SQL> select count(*) from dba_objects where status='INVALID' and owner='SYS' ;

  COUNT(*)
----------
         0
And voila - the db is back among the living !
Again, when I reproduced this on my test kit, I had no invalid objects left after utlrp ran the first time, but on the actual database I was left with invalid KU$ views which are related to metadata generation needed for exp/expdp utilities.

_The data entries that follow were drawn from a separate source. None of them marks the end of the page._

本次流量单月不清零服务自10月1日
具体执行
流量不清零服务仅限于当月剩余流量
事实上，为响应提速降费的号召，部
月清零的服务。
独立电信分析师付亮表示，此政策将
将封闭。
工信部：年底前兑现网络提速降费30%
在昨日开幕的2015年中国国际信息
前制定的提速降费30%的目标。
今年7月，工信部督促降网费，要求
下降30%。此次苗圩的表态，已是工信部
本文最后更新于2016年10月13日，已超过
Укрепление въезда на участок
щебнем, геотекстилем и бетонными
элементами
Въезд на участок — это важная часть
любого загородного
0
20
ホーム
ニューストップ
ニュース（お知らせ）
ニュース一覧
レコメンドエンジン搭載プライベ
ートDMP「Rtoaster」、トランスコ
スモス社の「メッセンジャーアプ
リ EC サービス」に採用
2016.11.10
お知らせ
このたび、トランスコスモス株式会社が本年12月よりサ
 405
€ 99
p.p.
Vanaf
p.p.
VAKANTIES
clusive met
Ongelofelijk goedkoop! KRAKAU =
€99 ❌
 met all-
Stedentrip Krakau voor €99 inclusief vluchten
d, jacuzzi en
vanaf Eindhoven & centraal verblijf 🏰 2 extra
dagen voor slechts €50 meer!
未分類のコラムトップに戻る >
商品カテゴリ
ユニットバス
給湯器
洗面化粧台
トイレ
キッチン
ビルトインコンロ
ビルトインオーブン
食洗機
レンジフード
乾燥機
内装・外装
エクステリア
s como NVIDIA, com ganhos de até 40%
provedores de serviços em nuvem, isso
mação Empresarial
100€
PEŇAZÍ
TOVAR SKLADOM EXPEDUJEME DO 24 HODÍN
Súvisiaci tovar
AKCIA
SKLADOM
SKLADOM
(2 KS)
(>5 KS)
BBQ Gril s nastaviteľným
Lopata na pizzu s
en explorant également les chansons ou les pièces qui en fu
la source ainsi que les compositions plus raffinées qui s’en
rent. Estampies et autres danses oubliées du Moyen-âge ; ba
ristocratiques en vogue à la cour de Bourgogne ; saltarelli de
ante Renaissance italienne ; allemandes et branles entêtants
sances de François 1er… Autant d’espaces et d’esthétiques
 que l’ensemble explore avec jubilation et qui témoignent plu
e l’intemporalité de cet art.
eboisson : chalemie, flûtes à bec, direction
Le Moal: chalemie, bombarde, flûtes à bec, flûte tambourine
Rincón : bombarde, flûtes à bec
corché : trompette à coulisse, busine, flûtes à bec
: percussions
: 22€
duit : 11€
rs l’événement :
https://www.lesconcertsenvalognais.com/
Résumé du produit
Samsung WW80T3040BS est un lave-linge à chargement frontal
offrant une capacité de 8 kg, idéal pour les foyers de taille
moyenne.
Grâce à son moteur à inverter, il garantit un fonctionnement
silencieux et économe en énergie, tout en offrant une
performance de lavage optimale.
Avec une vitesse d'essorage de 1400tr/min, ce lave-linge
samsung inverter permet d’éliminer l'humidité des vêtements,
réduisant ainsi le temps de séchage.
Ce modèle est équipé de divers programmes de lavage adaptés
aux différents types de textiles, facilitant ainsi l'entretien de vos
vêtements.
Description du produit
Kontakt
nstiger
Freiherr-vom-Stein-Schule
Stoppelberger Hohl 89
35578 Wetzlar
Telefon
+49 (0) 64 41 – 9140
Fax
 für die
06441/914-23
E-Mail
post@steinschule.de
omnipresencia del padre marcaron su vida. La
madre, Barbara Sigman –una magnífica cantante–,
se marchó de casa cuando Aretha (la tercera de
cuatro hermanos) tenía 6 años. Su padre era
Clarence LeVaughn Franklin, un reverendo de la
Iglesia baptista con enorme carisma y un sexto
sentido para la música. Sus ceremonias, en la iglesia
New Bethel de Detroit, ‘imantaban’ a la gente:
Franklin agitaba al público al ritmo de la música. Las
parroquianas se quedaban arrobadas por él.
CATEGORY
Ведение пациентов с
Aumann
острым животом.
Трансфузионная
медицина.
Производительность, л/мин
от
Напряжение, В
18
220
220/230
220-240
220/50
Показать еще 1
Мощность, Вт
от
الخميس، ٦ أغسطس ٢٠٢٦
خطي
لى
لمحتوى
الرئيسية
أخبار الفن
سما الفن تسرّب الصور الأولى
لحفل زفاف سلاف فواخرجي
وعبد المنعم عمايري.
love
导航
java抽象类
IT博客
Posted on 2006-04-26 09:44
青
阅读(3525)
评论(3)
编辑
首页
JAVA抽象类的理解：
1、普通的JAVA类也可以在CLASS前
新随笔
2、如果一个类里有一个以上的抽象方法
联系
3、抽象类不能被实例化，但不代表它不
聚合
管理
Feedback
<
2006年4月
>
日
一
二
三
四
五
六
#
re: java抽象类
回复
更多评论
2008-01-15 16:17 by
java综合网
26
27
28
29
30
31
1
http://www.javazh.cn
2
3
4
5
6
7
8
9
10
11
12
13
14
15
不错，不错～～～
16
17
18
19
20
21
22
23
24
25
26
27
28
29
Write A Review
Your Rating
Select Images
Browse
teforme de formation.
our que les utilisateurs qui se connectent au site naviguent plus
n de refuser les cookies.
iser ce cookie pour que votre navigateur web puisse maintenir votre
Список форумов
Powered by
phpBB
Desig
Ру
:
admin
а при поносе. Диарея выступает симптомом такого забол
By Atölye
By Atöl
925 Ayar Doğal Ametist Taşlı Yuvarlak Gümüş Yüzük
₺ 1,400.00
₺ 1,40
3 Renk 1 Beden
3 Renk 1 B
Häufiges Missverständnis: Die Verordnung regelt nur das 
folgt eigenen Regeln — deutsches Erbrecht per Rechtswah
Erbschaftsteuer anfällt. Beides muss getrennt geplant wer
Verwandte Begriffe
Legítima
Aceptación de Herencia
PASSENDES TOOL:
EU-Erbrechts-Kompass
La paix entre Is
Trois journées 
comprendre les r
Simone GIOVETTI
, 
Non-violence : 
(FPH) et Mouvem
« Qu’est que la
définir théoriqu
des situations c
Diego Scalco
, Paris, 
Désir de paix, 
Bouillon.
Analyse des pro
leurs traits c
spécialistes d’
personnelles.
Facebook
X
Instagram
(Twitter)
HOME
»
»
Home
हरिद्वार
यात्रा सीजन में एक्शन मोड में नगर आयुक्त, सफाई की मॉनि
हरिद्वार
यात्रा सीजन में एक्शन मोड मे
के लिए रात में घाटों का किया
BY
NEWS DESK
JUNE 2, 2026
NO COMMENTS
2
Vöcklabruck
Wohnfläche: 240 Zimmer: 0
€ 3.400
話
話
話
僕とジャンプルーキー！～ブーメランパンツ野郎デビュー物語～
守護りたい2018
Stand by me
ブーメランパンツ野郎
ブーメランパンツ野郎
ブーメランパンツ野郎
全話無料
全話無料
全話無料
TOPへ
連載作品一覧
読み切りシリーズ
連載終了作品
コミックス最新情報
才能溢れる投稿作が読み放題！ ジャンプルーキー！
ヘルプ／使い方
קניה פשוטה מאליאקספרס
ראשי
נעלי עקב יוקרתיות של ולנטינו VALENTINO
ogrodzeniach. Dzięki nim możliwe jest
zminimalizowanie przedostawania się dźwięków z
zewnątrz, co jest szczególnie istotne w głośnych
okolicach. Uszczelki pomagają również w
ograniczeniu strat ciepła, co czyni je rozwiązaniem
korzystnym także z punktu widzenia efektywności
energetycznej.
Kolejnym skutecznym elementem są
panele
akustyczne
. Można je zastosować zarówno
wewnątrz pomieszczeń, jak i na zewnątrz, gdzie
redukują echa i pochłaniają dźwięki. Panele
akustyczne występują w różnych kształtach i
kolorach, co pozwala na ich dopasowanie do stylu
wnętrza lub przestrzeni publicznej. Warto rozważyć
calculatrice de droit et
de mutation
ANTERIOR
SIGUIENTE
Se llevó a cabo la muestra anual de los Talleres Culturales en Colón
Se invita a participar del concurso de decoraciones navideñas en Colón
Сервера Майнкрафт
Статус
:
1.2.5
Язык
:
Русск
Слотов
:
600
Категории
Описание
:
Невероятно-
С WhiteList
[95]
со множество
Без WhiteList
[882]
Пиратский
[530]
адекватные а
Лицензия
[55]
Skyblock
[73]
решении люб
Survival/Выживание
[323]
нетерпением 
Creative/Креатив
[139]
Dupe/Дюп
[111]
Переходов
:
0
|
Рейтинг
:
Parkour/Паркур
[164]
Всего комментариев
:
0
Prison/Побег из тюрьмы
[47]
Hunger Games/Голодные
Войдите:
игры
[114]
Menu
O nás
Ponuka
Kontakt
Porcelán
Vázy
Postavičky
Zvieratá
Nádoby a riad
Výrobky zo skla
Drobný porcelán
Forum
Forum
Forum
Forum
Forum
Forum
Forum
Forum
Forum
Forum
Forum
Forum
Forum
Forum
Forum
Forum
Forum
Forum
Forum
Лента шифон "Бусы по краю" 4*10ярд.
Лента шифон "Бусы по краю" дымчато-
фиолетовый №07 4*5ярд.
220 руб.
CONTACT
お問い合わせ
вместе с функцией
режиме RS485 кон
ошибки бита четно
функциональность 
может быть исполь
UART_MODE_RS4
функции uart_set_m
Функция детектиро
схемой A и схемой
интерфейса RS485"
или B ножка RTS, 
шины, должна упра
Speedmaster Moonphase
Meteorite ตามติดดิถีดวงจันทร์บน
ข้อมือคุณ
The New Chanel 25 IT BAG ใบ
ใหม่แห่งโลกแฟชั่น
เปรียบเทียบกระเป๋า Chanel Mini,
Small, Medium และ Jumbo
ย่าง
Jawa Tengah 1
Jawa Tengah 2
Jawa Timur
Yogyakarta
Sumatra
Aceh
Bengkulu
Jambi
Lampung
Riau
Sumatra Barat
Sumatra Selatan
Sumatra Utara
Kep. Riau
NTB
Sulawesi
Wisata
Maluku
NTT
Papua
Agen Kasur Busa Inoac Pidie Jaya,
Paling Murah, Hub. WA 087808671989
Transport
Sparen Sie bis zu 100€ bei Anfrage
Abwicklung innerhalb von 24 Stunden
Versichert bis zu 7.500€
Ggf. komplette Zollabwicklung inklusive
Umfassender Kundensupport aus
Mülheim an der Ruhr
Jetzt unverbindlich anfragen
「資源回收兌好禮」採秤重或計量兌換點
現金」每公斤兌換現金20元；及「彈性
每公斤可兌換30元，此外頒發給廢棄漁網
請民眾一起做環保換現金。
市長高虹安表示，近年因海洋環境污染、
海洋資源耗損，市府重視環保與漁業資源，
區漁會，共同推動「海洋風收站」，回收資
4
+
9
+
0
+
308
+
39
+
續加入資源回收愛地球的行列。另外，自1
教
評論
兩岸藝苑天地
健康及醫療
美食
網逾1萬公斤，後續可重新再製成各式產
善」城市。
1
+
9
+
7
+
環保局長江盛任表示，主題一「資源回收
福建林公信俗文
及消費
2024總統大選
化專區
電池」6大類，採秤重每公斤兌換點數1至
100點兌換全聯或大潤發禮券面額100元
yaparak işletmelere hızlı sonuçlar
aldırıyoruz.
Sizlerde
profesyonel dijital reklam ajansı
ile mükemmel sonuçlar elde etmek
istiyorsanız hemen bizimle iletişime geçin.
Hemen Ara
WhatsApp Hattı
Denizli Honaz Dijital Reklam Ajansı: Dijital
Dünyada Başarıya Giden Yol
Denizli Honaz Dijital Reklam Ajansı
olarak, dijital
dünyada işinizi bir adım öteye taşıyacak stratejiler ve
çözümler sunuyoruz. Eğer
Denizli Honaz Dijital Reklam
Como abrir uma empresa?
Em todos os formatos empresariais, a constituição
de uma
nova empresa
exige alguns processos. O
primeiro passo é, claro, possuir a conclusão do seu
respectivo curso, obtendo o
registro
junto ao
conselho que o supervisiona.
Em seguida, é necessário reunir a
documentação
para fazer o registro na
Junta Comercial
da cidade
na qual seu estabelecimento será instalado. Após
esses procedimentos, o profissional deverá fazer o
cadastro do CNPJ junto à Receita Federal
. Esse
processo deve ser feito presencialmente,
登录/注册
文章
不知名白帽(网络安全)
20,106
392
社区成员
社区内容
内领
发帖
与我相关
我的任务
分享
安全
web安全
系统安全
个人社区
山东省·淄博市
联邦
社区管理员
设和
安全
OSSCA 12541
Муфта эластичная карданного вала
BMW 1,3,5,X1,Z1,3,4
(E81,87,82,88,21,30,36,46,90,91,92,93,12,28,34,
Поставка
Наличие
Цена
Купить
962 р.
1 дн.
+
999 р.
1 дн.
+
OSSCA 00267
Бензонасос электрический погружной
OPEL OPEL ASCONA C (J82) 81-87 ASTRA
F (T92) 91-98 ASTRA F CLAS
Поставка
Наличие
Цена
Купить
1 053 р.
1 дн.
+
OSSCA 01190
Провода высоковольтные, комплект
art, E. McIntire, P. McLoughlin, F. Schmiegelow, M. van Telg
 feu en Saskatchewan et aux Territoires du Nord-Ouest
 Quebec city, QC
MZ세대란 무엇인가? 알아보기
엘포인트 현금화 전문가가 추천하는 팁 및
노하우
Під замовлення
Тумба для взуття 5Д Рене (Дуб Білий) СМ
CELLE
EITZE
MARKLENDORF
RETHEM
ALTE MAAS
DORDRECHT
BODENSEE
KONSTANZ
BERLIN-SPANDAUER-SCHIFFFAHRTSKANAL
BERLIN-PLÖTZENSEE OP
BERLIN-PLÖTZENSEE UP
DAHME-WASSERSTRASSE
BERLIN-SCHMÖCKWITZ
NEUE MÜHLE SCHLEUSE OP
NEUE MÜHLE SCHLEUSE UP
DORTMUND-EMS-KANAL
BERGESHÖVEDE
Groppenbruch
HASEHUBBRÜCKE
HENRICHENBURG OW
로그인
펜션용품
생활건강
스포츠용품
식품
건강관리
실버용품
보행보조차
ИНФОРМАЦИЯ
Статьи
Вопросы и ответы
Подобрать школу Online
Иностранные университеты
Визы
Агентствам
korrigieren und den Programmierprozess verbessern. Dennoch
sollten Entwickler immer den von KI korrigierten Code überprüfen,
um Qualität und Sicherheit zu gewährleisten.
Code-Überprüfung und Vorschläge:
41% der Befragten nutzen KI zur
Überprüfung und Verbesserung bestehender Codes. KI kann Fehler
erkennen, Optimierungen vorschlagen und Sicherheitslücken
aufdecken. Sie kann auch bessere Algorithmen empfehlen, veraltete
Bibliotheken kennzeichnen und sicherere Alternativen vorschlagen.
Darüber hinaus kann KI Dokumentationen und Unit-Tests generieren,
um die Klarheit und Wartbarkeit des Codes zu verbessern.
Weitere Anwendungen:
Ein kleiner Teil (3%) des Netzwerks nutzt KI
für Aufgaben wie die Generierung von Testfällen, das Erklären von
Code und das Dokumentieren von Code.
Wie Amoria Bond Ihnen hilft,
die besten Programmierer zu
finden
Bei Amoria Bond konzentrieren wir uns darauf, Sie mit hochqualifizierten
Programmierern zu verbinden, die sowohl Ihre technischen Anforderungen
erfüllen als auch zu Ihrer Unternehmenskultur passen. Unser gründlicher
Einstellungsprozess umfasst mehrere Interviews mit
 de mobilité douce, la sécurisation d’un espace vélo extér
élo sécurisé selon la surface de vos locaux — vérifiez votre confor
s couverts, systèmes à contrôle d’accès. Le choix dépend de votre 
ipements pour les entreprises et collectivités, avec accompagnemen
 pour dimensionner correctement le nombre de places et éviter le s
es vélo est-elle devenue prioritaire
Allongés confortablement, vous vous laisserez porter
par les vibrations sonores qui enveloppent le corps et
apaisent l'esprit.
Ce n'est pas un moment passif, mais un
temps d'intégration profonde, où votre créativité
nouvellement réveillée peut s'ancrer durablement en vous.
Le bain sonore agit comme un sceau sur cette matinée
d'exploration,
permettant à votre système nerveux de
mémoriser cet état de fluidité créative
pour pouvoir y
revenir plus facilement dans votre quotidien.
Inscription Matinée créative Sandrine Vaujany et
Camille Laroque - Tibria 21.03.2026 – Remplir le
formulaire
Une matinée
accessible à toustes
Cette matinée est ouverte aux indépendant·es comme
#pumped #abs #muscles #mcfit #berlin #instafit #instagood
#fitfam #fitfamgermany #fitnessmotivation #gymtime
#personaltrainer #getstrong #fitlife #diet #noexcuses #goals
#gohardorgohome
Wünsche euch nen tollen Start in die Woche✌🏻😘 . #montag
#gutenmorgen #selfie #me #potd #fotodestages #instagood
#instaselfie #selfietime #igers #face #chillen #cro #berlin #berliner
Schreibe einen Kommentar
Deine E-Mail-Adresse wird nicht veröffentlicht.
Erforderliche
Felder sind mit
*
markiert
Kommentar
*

I noticed this when I tried to do a full export :
About to export the entire database ...
. exporting tablespace definitions
. exporting profiles
. exporting user definitions
. exporting roles
. exporting resource costs
. exporting rollback segment definitions
. exporting database links
. exporting sequence numbers
. exporting directory aliases
. exporting context namespaces
. exporting foreign function library names
. exporting PUBLIC type synonyms
. exporting private type synonyms
. exporting object type definitions
. exporting system procedural objects and actions
. exporting pre-schema procedural objects and actions
. exporting cluster definitions
EXP-00056: ORACLE error 24324 encountered
ORA-24324: service handle not initialized
EXP-00056: ORACLE error 24324 encountered
ORA-24324: service handle not initialized
EXP-00056: ORACLE error 24324 encountered
ORA-24324: service handle not initialized
EXP-00000: Export terminated unsuccessfully
Datapump as well as exp was tumbling down half way through ddl generation.
So the last step to do was regenerate these views :
-- re-install DataPump types and views
@?\rdbms\admin\catdph.sql
-- re-install tde_library packages
@?\rdbms\admin\prvtdtde.plb
-- re-install DataPump packages
@?\rdbms\admin\catdpb.sql
-- re-install DBMS DataPump objects
@?\rdbms\admin\dbmspump.sql
-- recompile invalid objects
@?\rdbms\admin\utlrp.sql
And finally we can do a full export and regenerate the database !
Final note - I also tested this starting on an 11gR2 (moving sys tables in 11gR2) - and it seems 11gR2, allthough bitching and moaning, does not crash after restart and allows you to rebuild the indexes.
ps - if you were thinking about using SKIP_UNUSABLE_INDEXES - that didn't work either on the dictionary indexes ;-)
 
Final note - it's not possible to disable normal btree indexes (alter index disable) - only function based indexes.